Memory latency and GPUs

[Kaotik]

I know GPUs are built to hide a LOT of latency, do something else if memory access for something you just did isn't complete yet etc, and that GTX480 has memory access latency of 400-800 cycles.

I also know that compared to 7970 BIOS, 7970 GHz BIOS has slightly(?) higher memory latency settings. (which also explains why 7970's with GHz Edition BIOS achieve higher memory clocks than with normal BIOS, the VMEM voltage should be the same AFAIK)

The big question is - how much added, say, 2-4 "clocks"* memory latency, affect the GPU performance?

*clocks as the best word I know to describe it, as CPU/RAM memory latency settings are "measured" in clocks

 

[lanek]

what you look as answer should tend in the wavefrontnumbers .. ( the wavefront acess on the 7970 is extremely high ) .

 

[rpg.314]

800+2 = 802 = 0.25% increase.

 

[Kaotik]

800+2 = 802 = 0.25% increase.

So what CPU-Z reports as "clocks" is same as cycles?

 

[rpg.314]

NO idea what GPUZ reports. Clocks = cycles.

 

[tunafish]

So what CPU-Z reports as "clocks" is same as cycles?

Both "clocks" and "cycles" are contractions for "clock cycles".

As for which cycles, that's another issue. The latency clocks reported by GPU-Z are memory bus cycles (divide the GDDR5 pr number by 4), while the 400-800 cycle memory latency typically refers to the time you have to wait as measured by the GPU clock (because that's what's interesting to a programmer). Of course, right now the memory clocks and the GPU clocks are close enough to each other that the distinction is irrelevant.

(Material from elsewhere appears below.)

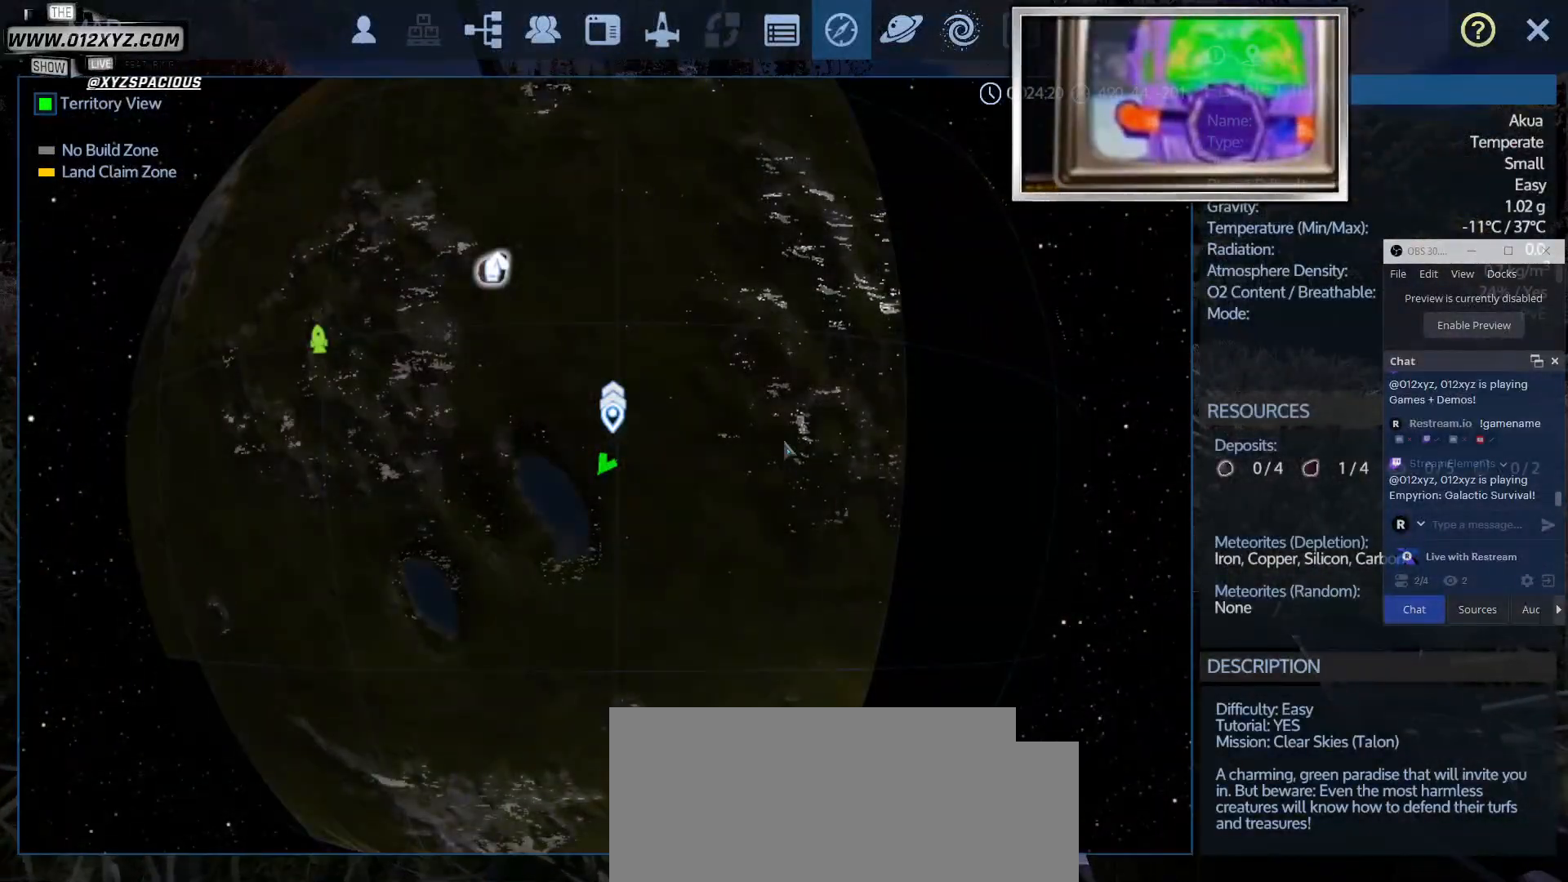
{"keys": [], "mouse": [], "events": [[167, "tab", "up"]]}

It's also important to note that as the latency is measured in memory bus cycles, latency of 10 on a 500MHz bus is exactly the same as latency 20 on a 1GHz bus.

As for the original question, the whole point of latency hiding in GPUs is based on the idea that when your problem is embarrassingly parallel, when you get hit by a memory access, you can always just go find something else to do while you wait. (whereas on typical CPU loads, you are pretty much hosed for the duration, so you want really good caches and low-latency memory). So the maximum the latency can get while not horribly ruining your performance depends on how many instructions (or, wavefronts) you can juggle, and on how long you can work on a single wavefront without stalling (on average). As that depends greatly on the workload you are executing, there is no simple answer.

Quite probably, the added latency doesn't hurt you on most game loads. However, some GPGPU loads are much more latency-sensitive.

 

[3dcgi]

2-4 clocks of memory latency is noise for a GPU. It would take a freak situation for the difference to be noticeable.

 

[Kaotik]

Just one more thing - how much, say, 4 clocks, be in nanoseconds (or how many cycles would 1ns be)

 

[fellix]

nsec = (cycles/clockrate)/10^9

The "clockrate" is in MHz.

 

[imaxx]

The hertz measures the number of rotations per second (aka frequency).
The classic watch's hand measuring second makes a full rotation in 1/60 hertz (1 minute).
A nanosecond is 1/10^9 second, so 10^9 nsec makes 1 second.
a Gigahertz is 1'000'000'000 hertz, or 10^9 rotations per second.


so...

 

[CarstenS]

800+2 = 802 = 0.25% increase.

I don't think it's as easy as that (and I don't think your intention was to depict it that way).

The total latency until a memory access is completed (and the write done or the results availably in the registers) seems not to be too closely related to what one traditionally understands when talking about memory timings as in latencies for, say normal DDR3-DRAM. At 800 MHz (DDR3-1600) having a CAS latency of 7 to 9 cycles is normal, adding two to four cycles on top of that... you do the math.

In the end it's a matter of alignment and how well your memory controllers are able to coalesce accesses. If there's wiggle room left, you can tolerate data sitting a little longer in the buffers, if not, well, you'll have a performance penalty then. But I'm sure, product managers and their teams did ensure beforehand that perf does not fall off a cliff here.